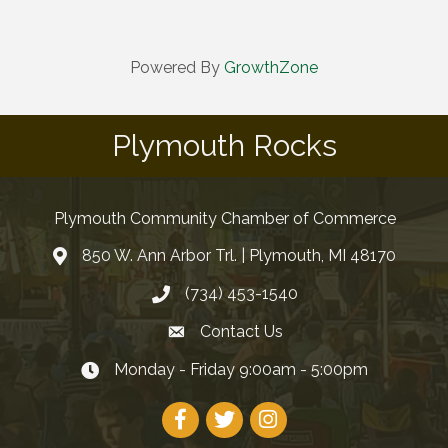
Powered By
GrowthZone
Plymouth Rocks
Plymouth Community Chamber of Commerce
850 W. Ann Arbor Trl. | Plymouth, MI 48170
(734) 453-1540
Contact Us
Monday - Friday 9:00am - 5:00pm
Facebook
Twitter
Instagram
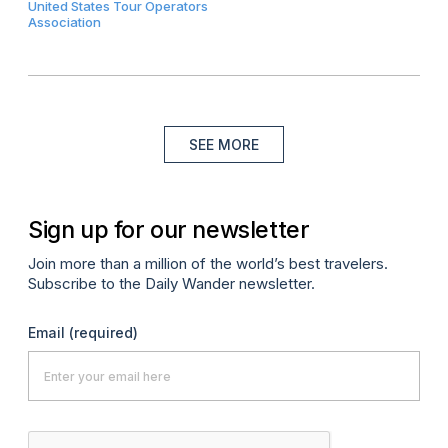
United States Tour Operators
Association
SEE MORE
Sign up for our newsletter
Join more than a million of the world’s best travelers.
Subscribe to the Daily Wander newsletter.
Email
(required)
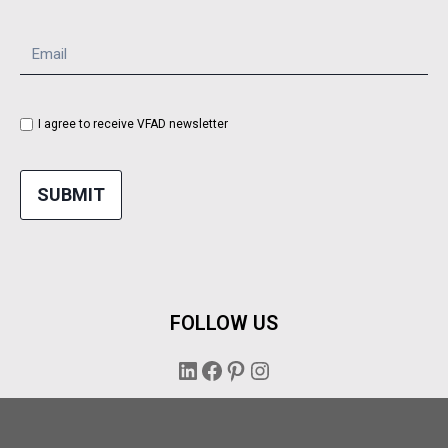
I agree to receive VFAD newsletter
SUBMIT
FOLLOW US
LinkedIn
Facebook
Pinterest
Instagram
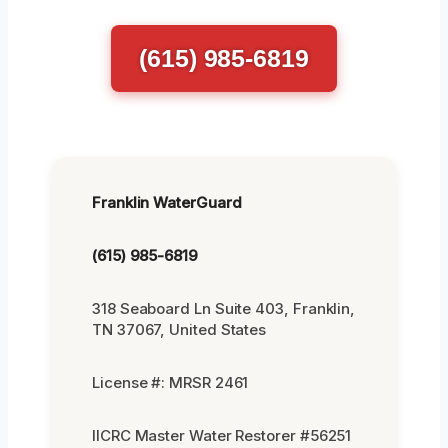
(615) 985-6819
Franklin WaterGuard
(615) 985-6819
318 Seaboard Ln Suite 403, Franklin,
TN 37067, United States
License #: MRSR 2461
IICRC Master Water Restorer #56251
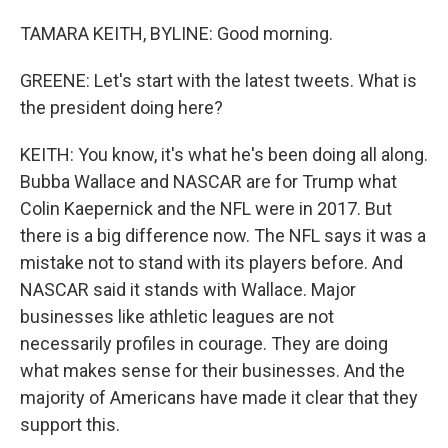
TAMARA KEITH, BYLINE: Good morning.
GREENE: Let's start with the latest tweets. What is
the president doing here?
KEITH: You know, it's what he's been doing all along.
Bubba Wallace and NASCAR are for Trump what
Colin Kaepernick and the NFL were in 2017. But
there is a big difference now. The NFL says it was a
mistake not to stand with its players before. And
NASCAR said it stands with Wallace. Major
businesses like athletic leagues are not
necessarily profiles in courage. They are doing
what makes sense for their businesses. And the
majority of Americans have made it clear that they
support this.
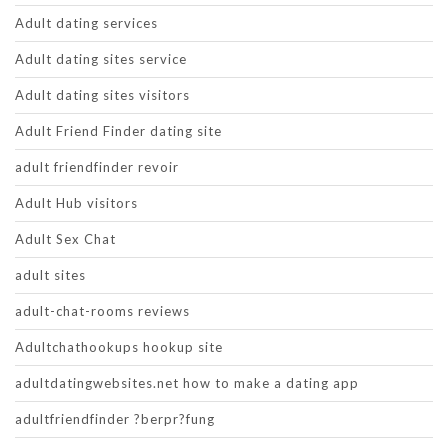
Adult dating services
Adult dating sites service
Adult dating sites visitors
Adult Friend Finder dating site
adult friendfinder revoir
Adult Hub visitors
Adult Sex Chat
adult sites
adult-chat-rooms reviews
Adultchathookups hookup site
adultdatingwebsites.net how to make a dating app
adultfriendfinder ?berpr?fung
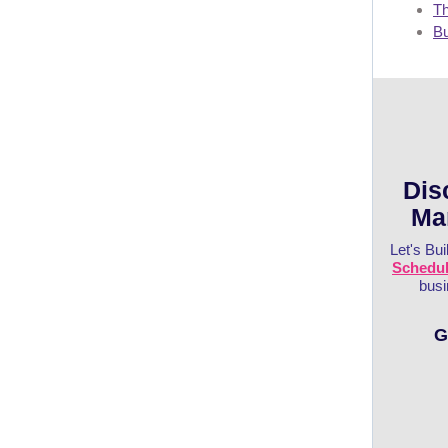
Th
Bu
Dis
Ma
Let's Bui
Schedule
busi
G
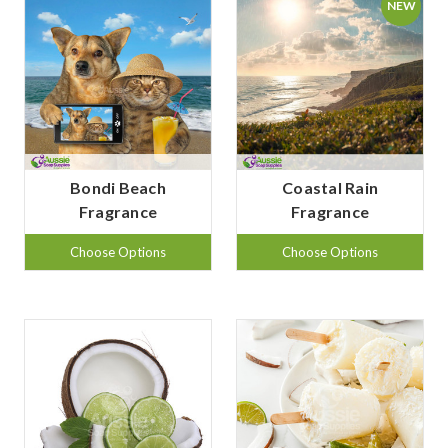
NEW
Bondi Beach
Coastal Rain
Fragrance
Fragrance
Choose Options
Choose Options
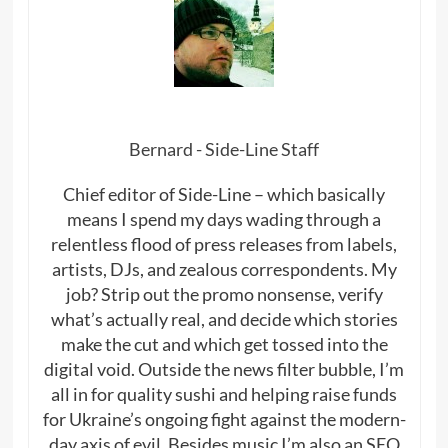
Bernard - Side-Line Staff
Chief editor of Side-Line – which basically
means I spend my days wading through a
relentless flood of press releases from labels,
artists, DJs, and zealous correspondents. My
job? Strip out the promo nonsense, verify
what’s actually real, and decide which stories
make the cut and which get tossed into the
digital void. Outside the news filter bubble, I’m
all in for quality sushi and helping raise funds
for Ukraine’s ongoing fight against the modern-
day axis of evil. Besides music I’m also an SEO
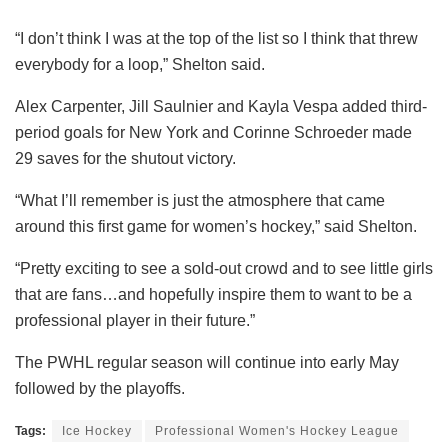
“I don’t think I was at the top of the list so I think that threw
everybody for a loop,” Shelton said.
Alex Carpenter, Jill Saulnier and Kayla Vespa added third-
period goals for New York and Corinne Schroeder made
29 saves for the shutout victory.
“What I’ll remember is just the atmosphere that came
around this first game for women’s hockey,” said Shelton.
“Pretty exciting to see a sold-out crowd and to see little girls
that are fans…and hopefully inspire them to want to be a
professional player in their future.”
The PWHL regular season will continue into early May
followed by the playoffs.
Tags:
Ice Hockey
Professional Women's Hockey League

= HOW TO COMPLETE THIS TASK =
Only the lines above from the one with "Adult dating sites service" to the one with "around this first" should be printed, both included and exactly as written; no picture belongs in the copy.

= RESULT FOR THIS TASK =
Adult dating sites service
Adult dating sites visitors
Adult Friend Finder dating site
adult friendfinder revoir
Adult Hub visitors
Adult Sex Chat
adult sites
adult-chat-rooms reviews
Adultchathookups hookup site
adultdatingwebsites.net how to make a dating app
adultfriendfinder ?berpr?fung
Th
Bu
Dis
Ma
Let's Bui
Schedule
busi
G
NEW
Bondi Beach
Coastal Rain
Fragrance
Fragrance
Choose Options
Choose Options
Bernard - Side-Line Staff
Chief editor of Side-Line – which basically
means I spend my days wading through a
relentless flood of press releases from labels,
artists, DJs, and zealous correspondents. My
job? Strip out the promo nonsense, verify
what’s actually real, and decide which stories
make the cut and which get tossed into the
digital void. Outside the news filter bubble, I’m
all in for quality sushi and helping raise funds
for Ukraine’s ongoing fight against the modern-
day axis of evil. Besides music I’m also an SEO
“I don’t think I was at the top of the list so I think that threw
everybody for a loop,” Shelton said.
Alex Carpenter, Jill Saulnier and Kayla Vespa added third-
period goals for New York and Corinne Schroeder made
29 saves for the shutout victory.
“What I’ll remember is just the atmosphere that came
around this first game for women’s hockey,” said Shelton.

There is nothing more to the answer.